Student graduates with the help of a robot

Read the original story on Univision here.

LOS ANGELES, Calif – Christopher Leon attended his graduation with pneumonia and on medication, ignoring the recommendations of the doctors told him that morning that he would not be discharged to attend the ceremony. He was willing to face the consequences, whatever they were.

Shortly after birth, the young Hispanic, who is now 22 years old, was predicted that he would not get to celebrate its second anniversary. He had spinal muscular atrophy (SMA), a degenerative genetic disease that would leave practically immobile. His dad, Salvadoran Julio León, 46, told Univision News in Los Angeles that Christopher had managed to defy all medical logic to date, had even had to be emergency resuscitated, so pneumonia was not going to spoil the day for his son.

The student changed his clothes at the hospital into his black cap and gown, and traveled in a hurry to his school, Verdugo Hills High School in Tujunga, where his companions were waiting to parade. He arrived late but was greeted with a standing ovation as his father says proudly.

“He was excited. Everyone started chanting his name, “said Julio Leon. Christopher had time to pose for pictures and march with the band before returning to Kaiser Permanente hospital where he remains admitted, “although he is stable,” said Julio. He hopes to return home soon.

Christopher was the first student of Los Angeles (LAUSD) Unified School District high school graduation after taking classes through a robot, which is physically in the classroom and he controls from home.

VGO robot

It was the “test pilot” with which he started the program assisted education LAUSD now serving 8 more students, said technology coordinator Kari Tapie, Department Related Services.

“If not for that, Chris could not have finished until age 30,” said Julio. Until he received his robot -Made by the company VGo Communications- the young man had been schooled at home supported by the visit of LAUSD teachers.

In the spring of 2014 he began for the first time at the controls of his VGo that allowed him to experience the world differently. Chris was connected to the machine from his computer and moved around the campus, going to the cafeteria and moving around the room, where he held his place as a student.

The robot has a video screen, microphone and speakers. Christopher, who is a shy guy, preferred not to show his face on the monitor, but he showed written messages or drawings, his great passion.

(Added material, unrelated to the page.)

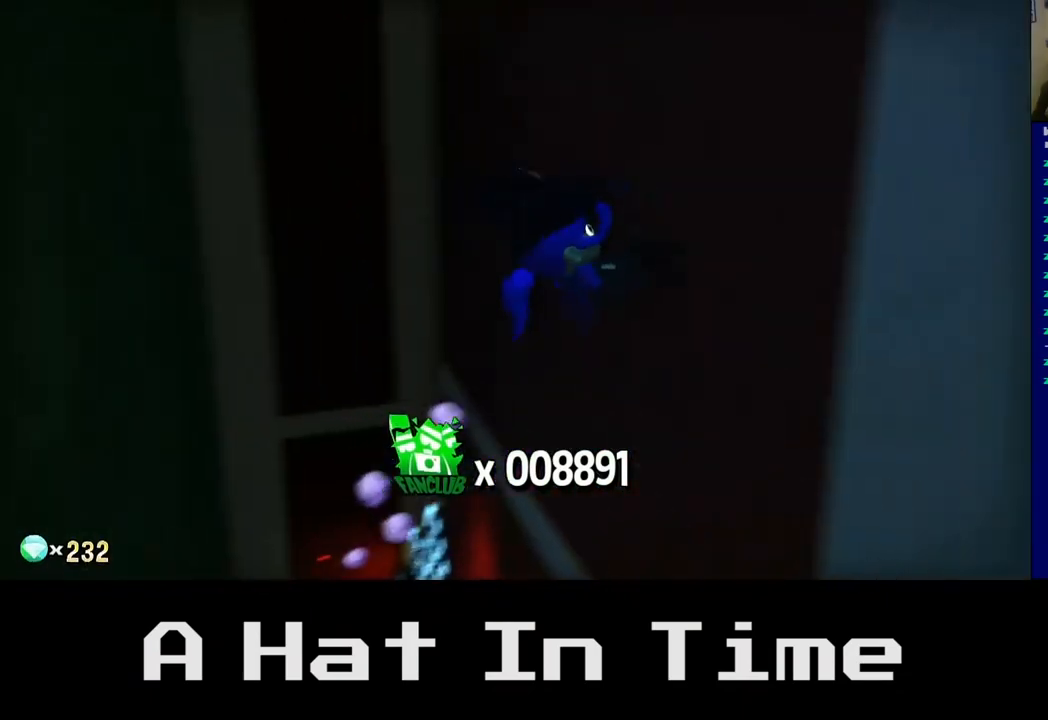
{"buttons": ["A"], "left_stick": "up", "right_stick": "center", "events": [[217, "left_stick", "up-right"], [417, "left_stick", "up"], [483, "A", "down"]]}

“When the robot went down the hall the other comrades saluted him, ‘Hey, Chris!'” Tapie said. That machine, said his father, allowed him to establish friendships with other students.

“I had a lot of interaction with friends. They walked joking with him. Now is concerned that that’s going to change, “said Dad. Robots are a service of LAUSD, so Christopher will not have one when he starts college.

One of his friends, however, has launched a campaign to raise funds GoFundMe to acquire one of those machines that cost about $8,000, plus a monthly cost of just under $ 200 in maintenance and internet. The effort to bring the money has not been very successful so far, but believes Tapie find a formula to help the young in order to proceed with their education and social life.

“He wants to become more independent. Attend classes, “said the father.

A family of superheroes

Despite the disease, Christopher has proven to be a willing and optimistic young man who “wake up happy and singing” and aspires to become a video game designer and wants to continue his training after Santa Monica College or Art Institute in Los Angeles.

He has channeled his passion for the stories of Marvel superheroes and Japanese manga through the drawing. With the movement of two fingers on a touch screen playing their favorite characters like Spider-Man or any other work of the famous cartoonist Stan Lee, whom he met in person and it is his inspiration.

From the hospital bed, weakened by pneumonia, Christopher looks at his parents with the frustration of not being able to continue creating. Me0dication and drugs have numbed his hands. His parents urge him to have patience.

“He is the light for us, the superhero,” said Julio, a security employee working at the Los Angeles International Airport (LAX), while his wife, Brenda Palma, 50, is dedicated full time to take care of Christopher. “She’s another superhero,” he said. He hopes the story of his son gives hope to other families.

Christopher Leon has been nominated along with 21 other students by the Association of California School Administrators (ACSA) for his accomplishments as a student and will be honored at a gala to be held next November in San Diego.